Writing children’s literature was never the course I planned on taking. In 2015, after almost a year of constant editing and rewriting of my first fictional novel for young adults (which to this day is not published), I started taking writing classes to help me with the structure of the novel. I remember my instructor once informed me to take a few days off of writing as I was suffering from writer’s block, and that’s when the idea of my first published children’s book, The Invisible Orphans, unfolded itself to me. 

I didn’t intend for it to be a children’s book; however, when a story unfolds itself, it chooses what it wants to be, and at that point, I thought to myself, children’s books are a great starting point and practice, especially to evolve as a writer — you always need to start somewhere.

I read that you embarked on your journey in 2014 by writing a fictional young adult novel? Is this finished? What is the story?
The story isn’t close to finished yet. When I began writing it 2014, it was totally different to what it is today. It’s still fictional for young adults but the plots, characters, and world-building have all evolved and matured to something totally different, and I’m glad that happened. I had to start from scratch and take bits and pieces from what I wrote in the past. It still has a long way to go. My goal right now is to work on other unfinished pieces and do more side research on that unfinished novel. It’s a complex story with complex characters, and it requires a lot of patience and dedication. 

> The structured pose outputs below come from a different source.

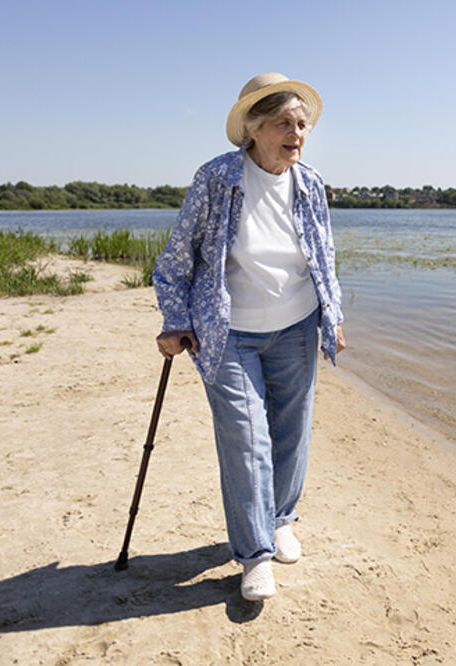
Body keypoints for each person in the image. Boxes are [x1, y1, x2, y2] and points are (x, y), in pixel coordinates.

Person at [152, 72, 346, 601]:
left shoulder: (310, 183)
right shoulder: (216, 178)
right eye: (285, 122)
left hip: (298, 324)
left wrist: (334, 316)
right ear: (255, 129)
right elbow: (175, 258)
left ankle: (281, 518)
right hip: (228, 330)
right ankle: (255, 555)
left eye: (302, 123)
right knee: (246, 440)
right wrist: (175, 320)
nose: (296, 133)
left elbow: (323, 256)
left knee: (291, 432)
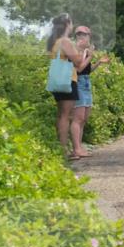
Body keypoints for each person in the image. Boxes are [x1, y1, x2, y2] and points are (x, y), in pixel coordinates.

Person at [46, 13, 84, 159]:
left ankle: (61, 148)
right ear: (68, 24)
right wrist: (80, 48)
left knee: (62, 114)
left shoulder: (55, 42)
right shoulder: (65, 42)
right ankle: (63, 150)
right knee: (66, 116)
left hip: (58, 82)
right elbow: (78, 62)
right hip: (67, 81)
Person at [70, 26, 108, 158]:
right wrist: (90, 56)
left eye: (84, 35)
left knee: (84, 118)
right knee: (78, 118)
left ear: (89, 36)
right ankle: (76, 149)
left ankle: (79, 147)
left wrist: (98, 62)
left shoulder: (84, 50)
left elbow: (87, 70)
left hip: (86, 83)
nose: (82, 37)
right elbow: (79, 69)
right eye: (79, 34)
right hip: (78, 83)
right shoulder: (75, 50)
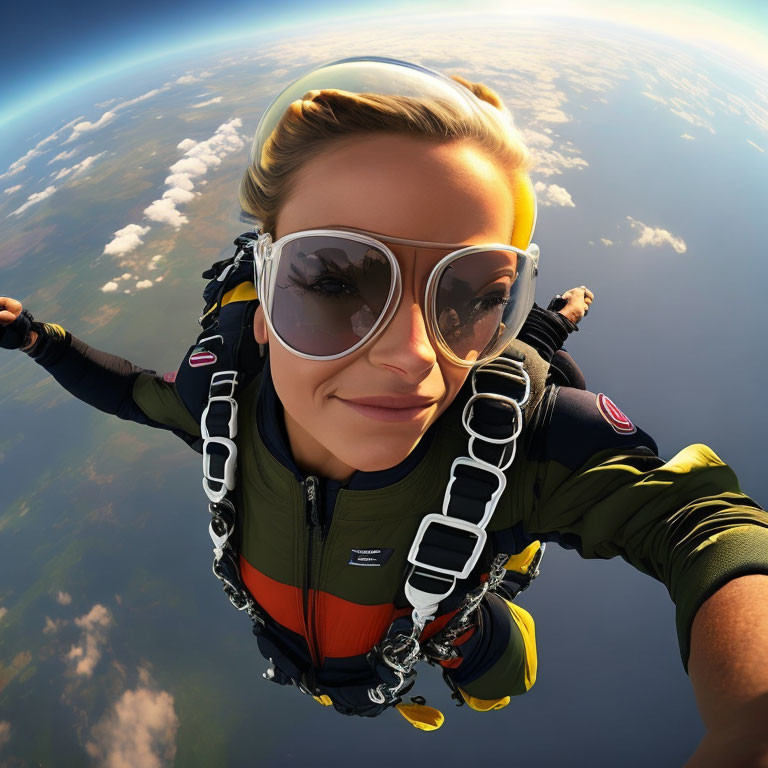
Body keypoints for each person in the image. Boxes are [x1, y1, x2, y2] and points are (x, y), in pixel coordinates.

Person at [2, 56, 767, 761]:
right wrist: (40, 339)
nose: (411, 354)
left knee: (504, 675)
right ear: (262, 303)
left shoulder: (522, 447)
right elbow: (130, 391)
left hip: (416, 638)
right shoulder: (222, 403)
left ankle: (546, 320)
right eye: (335, 281)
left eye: (476, 294)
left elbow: (700, 525)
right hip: (320, 650)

What are you working on next?
Right now, I’m working on a short story called Mouth of the Lion. The story is based on the red island in Ras Al Khaimah, which many today believe is haunted for some unknown reasons. The story goes back to the mid-1900s, and during that time there was a lot of trade between UAE and East Africa, which is something factual I do cover in the book. But I’ve played around a lot with the story, so nothing is really based on history, it’s purely fictional. All I can say is that strange events happen because someone took something they weren’t supposed to take.

What are three of your favorite novels you have ever read that you would recommend to your friends in a heartbeat?
I would recommend The Master and Margarita by Mikhail Bulgakov, To Kill A Mockingbird by Harper Lee, and The Rose of Tibet by Lionel Davidson.